Deshalb du Haushofmeister, den Arbeitskittel ausgezogen, rein in den Macho-Stenz und wohlgemut die Knie gebeugt vor den Königinnen des Parketts. Denn ab und an ist hinter der abweisenden Maske auch ein weiches Herz versteckt und lässt sich mit etwas Feingefühl und klarer Führung erweichen und erfolgreich aus jahrelanger Verbannung hinter Gitterstäben in die Freiheit locken. Verzweiflung kann nur mit Bewegung abgelenkt und mühelos vertrieben werden! Genau dafür wurde uns der Tanz ja von den Göttern geschenkt!
Vier Beine und Herzen gemeinsam zu bewegen, mit Locken und Necken, dass sich die Mundwinkel nach einer Weile ganz wie von selbst heben un sich die Wangen der Tänzer ohne Hintergedanken, Reißzähne oder Frisurenängste immer weiter zueinander sehnen.

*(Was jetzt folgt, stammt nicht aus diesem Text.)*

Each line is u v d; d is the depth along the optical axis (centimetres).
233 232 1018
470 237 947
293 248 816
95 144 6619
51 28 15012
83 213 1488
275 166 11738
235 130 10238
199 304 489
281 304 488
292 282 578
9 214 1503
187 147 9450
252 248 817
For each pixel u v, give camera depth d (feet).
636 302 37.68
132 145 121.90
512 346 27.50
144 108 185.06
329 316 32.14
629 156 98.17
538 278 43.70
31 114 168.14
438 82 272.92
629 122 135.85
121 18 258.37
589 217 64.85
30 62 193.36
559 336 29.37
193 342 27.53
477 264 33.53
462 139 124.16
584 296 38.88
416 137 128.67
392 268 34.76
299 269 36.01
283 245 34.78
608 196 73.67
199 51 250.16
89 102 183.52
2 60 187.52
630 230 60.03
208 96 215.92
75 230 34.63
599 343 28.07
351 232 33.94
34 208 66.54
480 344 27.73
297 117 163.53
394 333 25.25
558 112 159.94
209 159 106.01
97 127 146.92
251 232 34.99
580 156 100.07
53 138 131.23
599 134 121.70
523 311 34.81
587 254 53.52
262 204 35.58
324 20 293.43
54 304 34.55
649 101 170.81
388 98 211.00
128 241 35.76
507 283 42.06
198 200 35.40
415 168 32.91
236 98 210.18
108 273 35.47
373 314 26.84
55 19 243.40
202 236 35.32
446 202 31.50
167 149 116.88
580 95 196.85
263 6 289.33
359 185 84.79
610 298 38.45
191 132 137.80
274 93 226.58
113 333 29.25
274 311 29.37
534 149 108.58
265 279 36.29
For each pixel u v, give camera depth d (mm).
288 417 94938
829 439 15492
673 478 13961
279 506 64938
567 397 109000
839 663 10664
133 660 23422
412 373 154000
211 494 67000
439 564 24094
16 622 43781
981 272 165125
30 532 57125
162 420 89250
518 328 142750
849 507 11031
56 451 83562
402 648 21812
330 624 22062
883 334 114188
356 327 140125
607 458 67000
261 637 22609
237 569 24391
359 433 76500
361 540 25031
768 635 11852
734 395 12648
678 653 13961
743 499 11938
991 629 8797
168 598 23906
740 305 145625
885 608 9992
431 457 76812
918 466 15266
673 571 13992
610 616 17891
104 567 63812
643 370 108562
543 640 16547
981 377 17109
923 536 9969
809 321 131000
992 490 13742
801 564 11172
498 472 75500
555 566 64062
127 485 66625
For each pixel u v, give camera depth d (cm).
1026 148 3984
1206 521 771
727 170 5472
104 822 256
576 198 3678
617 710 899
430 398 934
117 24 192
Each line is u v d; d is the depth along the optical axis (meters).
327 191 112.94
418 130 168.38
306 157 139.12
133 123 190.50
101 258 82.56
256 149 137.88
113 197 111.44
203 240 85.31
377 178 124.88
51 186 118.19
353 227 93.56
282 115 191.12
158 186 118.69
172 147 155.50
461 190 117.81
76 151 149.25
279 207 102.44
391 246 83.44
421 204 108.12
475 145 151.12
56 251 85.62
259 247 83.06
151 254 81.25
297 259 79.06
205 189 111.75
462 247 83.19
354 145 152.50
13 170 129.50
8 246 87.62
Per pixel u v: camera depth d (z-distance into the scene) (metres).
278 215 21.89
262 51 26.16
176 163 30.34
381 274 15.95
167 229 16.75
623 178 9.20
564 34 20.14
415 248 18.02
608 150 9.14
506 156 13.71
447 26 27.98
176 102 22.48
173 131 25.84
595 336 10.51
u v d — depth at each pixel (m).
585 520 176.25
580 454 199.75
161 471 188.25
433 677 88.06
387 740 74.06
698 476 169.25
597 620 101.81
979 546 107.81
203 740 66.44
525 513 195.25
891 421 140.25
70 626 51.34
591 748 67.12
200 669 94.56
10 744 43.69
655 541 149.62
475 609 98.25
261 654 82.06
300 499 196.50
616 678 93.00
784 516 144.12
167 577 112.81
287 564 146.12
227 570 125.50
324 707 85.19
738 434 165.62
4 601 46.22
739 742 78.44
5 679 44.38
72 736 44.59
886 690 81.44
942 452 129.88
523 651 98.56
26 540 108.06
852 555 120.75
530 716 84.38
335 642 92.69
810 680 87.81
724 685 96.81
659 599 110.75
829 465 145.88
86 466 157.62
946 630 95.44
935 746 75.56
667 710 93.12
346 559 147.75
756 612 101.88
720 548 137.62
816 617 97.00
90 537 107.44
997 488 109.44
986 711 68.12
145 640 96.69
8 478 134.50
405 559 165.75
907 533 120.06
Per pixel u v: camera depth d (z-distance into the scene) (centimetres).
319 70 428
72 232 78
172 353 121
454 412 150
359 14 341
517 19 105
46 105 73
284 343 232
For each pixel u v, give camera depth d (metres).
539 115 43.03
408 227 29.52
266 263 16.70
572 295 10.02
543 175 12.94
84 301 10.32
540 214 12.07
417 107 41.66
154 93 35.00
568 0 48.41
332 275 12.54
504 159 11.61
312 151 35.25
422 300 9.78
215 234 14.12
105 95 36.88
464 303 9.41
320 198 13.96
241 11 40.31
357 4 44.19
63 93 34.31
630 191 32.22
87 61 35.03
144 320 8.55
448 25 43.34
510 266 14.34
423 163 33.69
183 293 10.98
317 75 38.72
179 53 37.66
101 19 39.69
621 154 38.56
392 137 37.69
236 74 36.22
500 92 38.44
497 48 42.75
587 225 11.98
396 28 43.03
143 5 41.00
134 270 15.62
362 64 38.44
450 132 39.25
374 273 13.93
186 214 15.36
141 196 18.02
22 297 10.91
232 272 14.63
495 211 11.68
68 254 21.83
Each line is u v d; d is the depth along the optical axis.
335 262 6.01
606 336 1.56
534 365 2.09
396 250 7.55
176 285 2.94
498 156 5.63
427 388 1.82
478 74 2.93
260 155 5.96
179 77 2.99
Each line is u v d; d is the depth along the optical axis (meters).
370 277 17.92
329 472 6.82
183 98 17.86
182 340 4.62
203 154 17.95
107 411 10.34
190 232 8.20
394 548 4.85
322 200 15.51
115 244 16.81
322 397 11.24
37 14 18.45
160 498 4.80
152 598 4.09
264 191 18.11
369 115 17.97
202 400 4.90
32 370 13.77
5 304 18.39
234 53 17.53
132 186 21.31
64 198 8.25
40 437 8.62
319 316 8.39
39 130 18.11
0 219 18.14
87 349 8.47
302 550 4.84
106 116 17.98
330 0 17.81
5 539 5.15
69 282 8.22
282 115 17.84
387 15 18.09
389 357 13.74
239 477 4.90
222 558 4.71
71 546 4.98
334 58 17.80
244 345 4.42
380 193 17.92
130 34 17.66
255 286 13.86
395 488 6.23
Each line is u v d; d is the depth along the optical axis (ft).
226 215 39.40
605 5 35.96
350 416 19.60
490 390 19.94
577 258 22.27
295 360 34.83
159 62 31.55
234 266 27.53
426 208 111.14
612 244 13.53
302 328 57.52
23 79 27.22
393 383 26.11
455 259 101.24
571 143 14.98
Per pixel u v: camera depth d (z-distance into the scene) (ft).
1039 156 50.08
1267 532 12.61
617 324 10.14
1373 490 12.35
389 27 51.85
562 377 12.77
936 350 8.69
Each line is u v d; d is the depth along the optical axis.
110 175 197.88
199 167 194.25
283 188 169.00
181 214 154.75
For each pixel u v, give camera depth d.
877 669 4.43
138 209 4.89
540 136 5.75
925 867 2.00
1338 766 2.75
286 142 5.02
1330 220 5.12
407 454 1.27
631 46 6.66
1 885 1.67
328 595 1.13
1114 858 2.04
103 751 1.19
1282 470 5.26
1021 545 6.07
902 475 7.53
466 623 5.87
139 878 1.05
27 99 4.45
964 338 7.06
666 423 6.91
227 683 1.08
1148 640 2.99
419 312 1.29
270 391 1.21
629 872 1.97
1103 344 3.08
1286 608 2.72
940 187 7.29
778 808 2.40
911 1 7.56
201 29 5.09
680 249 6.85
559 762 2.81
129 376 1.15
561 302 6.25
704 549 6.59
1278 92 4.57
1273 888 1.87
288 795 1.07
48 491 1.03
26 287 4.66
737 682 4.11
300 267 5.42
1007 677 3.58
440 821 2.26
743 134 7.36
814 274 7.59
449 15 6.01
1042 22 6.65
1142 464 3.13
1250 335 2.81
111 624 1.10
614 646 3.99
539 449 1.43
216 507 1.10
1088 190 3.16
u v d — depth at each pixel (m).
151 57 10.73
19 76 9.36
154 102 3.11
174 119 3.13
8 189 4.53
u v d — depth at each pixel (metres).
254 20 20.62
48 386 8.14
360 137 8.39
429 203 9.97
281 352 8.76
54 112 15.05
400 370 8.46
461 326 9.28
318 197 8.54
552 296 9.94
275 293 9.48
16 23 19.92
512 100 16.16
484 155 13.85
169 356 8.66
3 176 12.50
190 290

Bis sich nebst ihnen endlich wieder die herzen berühren! Dann verschwinden die schweren Kronen. Frösche werden zu prächtigen Prinzen ohne Rüstung. Dann wirbeln Engel mit Raubtieren, Feen und Gnome glückselig im Ringelreihen umeinander, als ob es kein Morgen gäbe.
So kann Tango den Stier bei den Hörnern packen und lächelnd selbst die gebrochensten Herzen heilen!